MK: You stepped into the breach after the incoming presidents moved away and someone had to bail out DCSS. Why did you do this?

JB: I also love ASA. And I find the past of DCSS very intriguing. Why did E. Franklin Frazier and others start the DCSS? I also enjoy talking with sociologists. They are always interesting. 

MK: We’re twins!

JB: What is your favorite story about DCSS?

MK: I told you already. [About your paper presentation?] Yes. How grateful can you be to DCSS.

Ed. note: Mel Kohn passed away in March of 2021. See "Memories of Mel Kohn" in the October 2021 issue of The Sociologist.

Why did Bobbie Spalter-Roth join DCCS over 30 years ago?

By Johanna Bockman, 2014-2016 DCSS President

Last week I met with Roberta Spalter-Roth to talk about DCSS. She received her Ph.D. in Sociology at American University and had once been the president of DCSS. For nearly 17 years, she worked at ASA, most importantly and famously as the Director of the Research and Development Department. She will continue as a Senior Research Fellow at ASA and will join me and my colleagues at George Mason University as an affiliate faculty member and Distinguished Research Fellow.

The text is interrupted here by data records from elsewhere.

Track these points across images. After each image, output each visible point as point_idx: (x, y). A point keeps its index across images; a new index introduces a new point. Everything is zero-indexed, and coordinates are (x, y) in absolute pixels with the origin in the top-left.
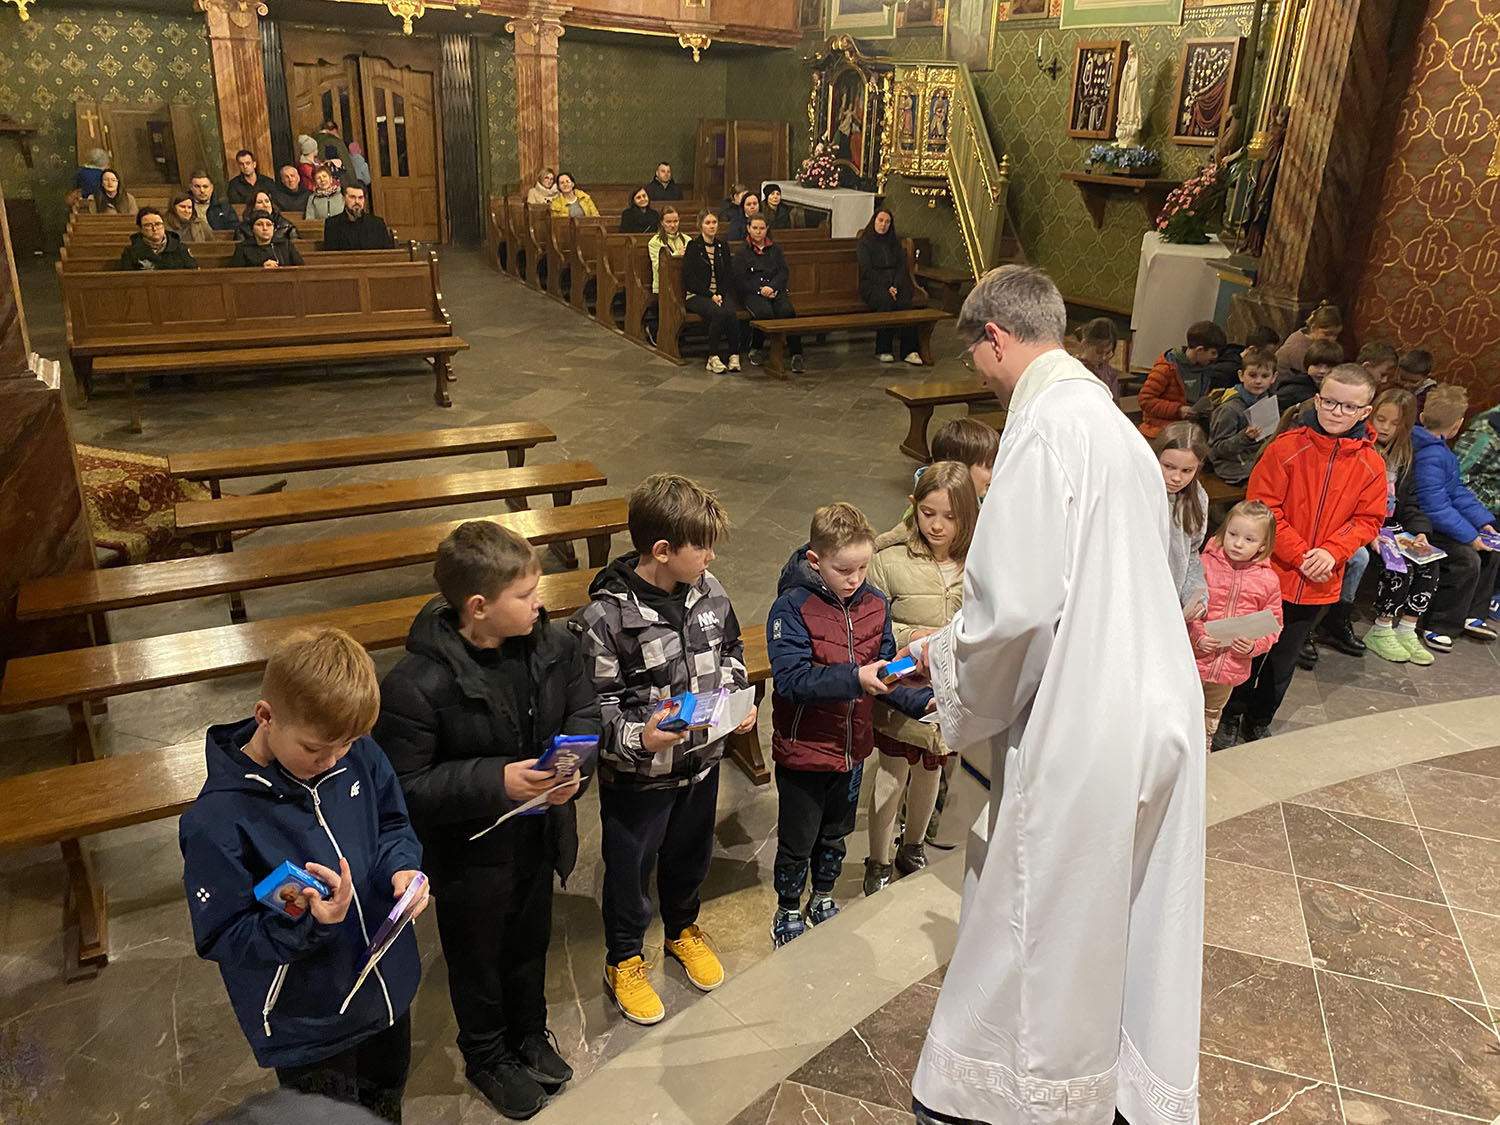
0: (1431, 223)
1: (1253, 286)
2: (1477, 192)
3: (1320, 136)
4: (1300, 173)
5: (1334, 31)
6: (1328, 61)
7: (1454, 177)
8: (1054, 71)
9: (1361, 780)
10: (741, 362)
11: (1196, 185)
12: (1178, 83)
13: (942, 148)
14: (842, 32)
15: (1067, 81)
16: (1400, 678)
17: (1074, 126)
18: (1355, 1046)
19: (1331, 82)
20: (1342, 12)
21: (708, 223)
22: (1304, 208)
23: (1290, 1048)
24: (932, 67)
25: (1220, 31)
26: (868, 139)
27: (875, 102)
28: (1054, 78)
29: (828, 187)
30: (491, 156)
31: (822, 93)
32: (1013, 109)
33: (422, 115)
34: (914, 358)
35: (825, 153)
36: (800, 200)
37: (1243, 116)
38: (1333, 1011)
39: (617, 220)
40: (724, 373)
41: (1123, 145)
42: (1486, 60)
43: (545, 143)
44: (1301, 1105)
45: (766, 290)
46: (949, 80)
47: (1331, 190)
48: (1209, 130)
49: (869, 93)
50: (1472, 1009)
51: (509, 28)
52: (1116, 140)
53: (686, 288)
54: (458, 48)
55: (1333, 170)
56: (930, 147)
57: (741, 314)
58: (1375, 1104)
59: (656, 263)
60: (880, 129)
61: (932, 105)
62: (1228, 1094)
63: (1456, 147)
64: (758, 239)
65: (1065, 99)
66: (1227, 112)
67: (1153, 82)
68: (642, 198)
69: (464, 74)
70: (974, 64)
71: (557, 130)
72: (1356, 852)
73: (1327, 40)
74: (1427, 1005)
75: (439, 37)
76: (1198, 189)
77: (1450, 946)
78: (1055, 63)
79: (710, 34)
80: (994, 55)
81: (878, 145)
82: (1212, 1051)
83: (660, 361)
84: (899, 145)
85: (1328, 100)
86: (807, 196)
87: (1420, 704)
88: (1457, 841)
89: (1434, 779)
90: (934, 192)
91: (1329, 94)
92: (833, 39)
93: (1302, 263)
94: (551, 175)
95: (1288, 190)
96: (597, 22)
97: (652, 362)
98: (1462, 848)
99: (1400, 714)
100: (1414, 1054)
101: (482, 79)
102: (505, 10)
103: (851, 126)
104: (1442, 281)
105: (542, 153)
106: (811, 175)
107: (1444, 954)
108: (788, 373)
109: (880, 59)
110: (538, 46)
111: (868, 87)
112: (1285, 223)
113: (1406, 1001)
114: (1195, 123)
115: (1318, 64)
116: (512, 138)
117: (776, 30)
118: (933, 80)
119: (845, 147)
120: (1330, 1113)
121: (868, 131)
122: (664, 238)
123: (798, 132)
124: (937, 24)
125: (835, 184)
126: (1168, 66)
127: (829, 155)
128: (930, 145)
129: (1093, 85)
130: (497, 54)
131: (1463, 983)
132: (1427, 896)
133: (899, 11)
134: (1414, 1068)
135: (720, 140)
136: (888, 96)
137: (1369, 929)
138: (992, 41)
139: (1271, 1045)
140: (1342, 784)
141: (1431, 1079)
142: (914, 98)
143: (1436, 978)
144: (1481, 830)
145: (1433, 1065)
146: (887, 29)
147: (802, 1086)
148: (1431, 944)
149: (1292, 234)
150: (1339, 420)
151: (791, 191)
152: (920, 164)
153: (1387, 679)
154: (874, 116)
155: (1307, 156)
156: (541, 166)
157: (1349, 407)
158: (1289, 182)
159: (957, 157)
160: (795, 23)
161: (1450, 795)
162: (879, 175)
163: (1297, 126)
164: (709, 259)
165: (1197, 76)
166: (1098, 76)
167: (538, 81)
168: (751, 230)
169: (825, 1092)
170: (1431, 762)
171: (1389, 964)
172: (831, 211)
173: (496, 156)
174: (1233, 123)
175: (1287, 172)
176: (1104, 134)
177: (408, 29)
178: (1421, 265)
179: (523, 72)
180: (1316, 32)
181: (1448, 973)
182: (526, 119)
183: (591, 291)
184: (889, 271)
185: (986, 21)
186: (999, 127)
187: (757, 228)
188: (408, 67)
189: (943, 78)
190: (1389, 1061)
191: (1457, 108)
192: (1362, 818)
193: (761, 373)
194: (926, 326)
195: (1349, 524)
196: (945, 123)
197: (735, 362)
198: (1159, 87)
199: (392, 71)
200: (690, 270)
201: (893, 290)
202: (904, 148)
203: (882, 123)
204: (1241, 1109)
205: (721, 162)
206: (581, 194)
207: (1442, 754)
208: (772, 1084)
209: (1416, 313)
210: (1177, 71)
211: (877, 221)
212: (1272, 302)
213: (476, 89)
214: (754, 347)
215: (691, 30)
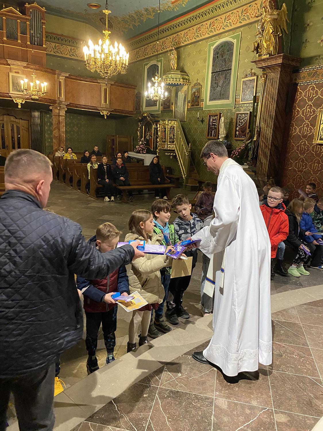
0: (300, 157)
1: (255, 175)
2: (311, 148)
3: (269, 134)
4: (265, 144)
5: (271, 106)
6: (270, 114)
7: (305, 145)
8: (202, 121)
9: (284, 310)
10: (114, 198)
11: (239, 149)
12: (234, 124)
13: (173, 142)
14: (146, 112)
15: (206, 124)
16: (298, 281)
17: (208, 136)
18: (280, 395)
19: (271, 120)
20: (272, 101)
21: (104, 159)
22: (267, 153)
23: (259, 397)
24: (170, 120)
25: (245, 110)
26: (154, 140)
27: (155, 130)
28: (202, 123)
29: (143, 153)
30: (45, 144)
31: (141, 128)
32: (192, 132)
33: (25, 132)
34: (165, 198)
35: (142, 144)
36: (135, 157)
37: (252, 132)
38: (273, 383)
39: (80, 160)
40: (109, 201)
41: (221, 140)
42: (310, 114)
43: (61, 140)
44: (261, 417)
45: (122, 178)
46: (174, 124)
47: (273, 148)
48: (244, 136)
49: (154, 128)
50: (316, 380)
51: (51, 108)
52: (219, 139)
53: (98, 177)
54: (37, 114)
55: (273, 143)
56: (170, 142)
57: (114, 185)
58: (285, 414)
59: (89, 171)
60: (157, 138)
61: (170, 130)
62: (237, 414)
63: (305, 137)
64: (120, 164)
65: (205, 129)
66: (248, 131)
67: (228, 124)
68: (87, 154)
69: (38, 121)
70: (181, 120)
71: (65, 136)
72: (282, 332)
73: (269, 108)
74: (302, 380)
75: (31, 110)
76: (240, 150)
77: (310, 360)
78: (203, 119)
79: (110, 111)
80: (187, 118)
81: (157, 142)
82: (233, 400)
83: (90, 198)
84: (162, 141)
85: (270, 124)
86: (137, 155)
87: (303, 288)
88: (312, 327)
89: (306, 309)
90: (172, 154)
91: (271, 122)
92: (144, 113)
93: (267, 168)
94: (62, 149)
95: (262, 148)
96: (77, 107)
97: (88, 199)
98: (314, 329)
99: (297, 290)
100: (298, 397)
101: (44, 123)
102: (49, 103)
103: (149, 137)
104: (304, 172)
105: (60, 142)
106: (138, 150)
107: (308, 363)
108: (128, 201)
109: (156, 119)
110: (59, 113)
111: (153, 126)
112: (262, 157)
113: (296, 379)
114: (239, 134)
115: (267, 115)
116: (52, 139)
117: (128, 111)
118: (170, 123)
119: (148, 143)
120: (271, 419)
121: (154, 138)
122: (92, 164)
123: (135, 139)
124: (171, 109)
125: (145, 152)
126: (232, 119)
127: (143, 144)
128: (170, 141)
129: (213, 125)
130: (48, 116)
131: (314, 372)
132: (303, 344)
133: (161, 106)
134: (298, 401)
135: (113, 140)
136: (159, 128)
137: (285, 356)
138: (186, 114)
139: (252, 396)
140: (279, 312)
141: (303, 405)
142: (165, 128)
143: (305, 371)
144: (319, 324)
145: (304, 400)
146: (158, 111)
147: (90, 423)
148: (304, 360)
149: (264, 160)
150: (273, 202)
151: (132, 154)
152: (167, 146)
153: (294, 282)
154: (155, 134)
155: (266, 139)
156: (60, 146)
157: (275, 199)
158: (262, 146)
159: (178, 145)
160: (134, 109)
161: (311, 314)
162: (157, 150)
163: (263, 131)
164: (105, 169)
165: (240, 122)
166: (214, 122)
167: (59, 123)
168: (118, 162)
169: (98, 424)
170: (305, 304)
171: (291, 367)
172: (144, 159)
173: (47, 144)
174: (249, 133)
175: (261, 144)
176: (216, 138)
177: (20, 107)
178: (298, 168)
179: (54, 121)
180: (266, 107)
181: (309, 369)
182: (55, 133)
183: (71, 180)
184: (158, 174)
185: (184, 108)
186: (189, 137)
187: (119, 161)
188: (21, 118)
189: (173, 123)
190: (290, 399)
191: (304, 126)
192: (284, 322)
193: (120, 202)
194: (168, 189)
195: (278, 234)
196: (174, 135)
197: (113, 198)
198: (230, 126)
199: (16, 120)
200: (99, 172)
201: (159, 179)
202: (163, 142)
203: (158, 136)
204: (241, 419)
205: (114, 147)
206: (73, 154)
207: (308, 302)
208: (79, 423)
209: (298, 182)
210: (234, 121)
211: (154, 160)
212: (260, 179)
213: (41, 125)
214: (118, 194)
215: (104, 110)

JB: When did you join the DCSS?

RSR: In 1982, when I was a grad student.

JB: Why did you become a member?

RSR: My advisor Muriel Cantor made me join. It is what sociologists did. Good sociology citizens did stuff for the discipline. Muriel Cantor was also DCSS president. DCSS also provided disciplinary socialization. Joining DCSS, like joining ASA, was part of your socialization. It is what you did.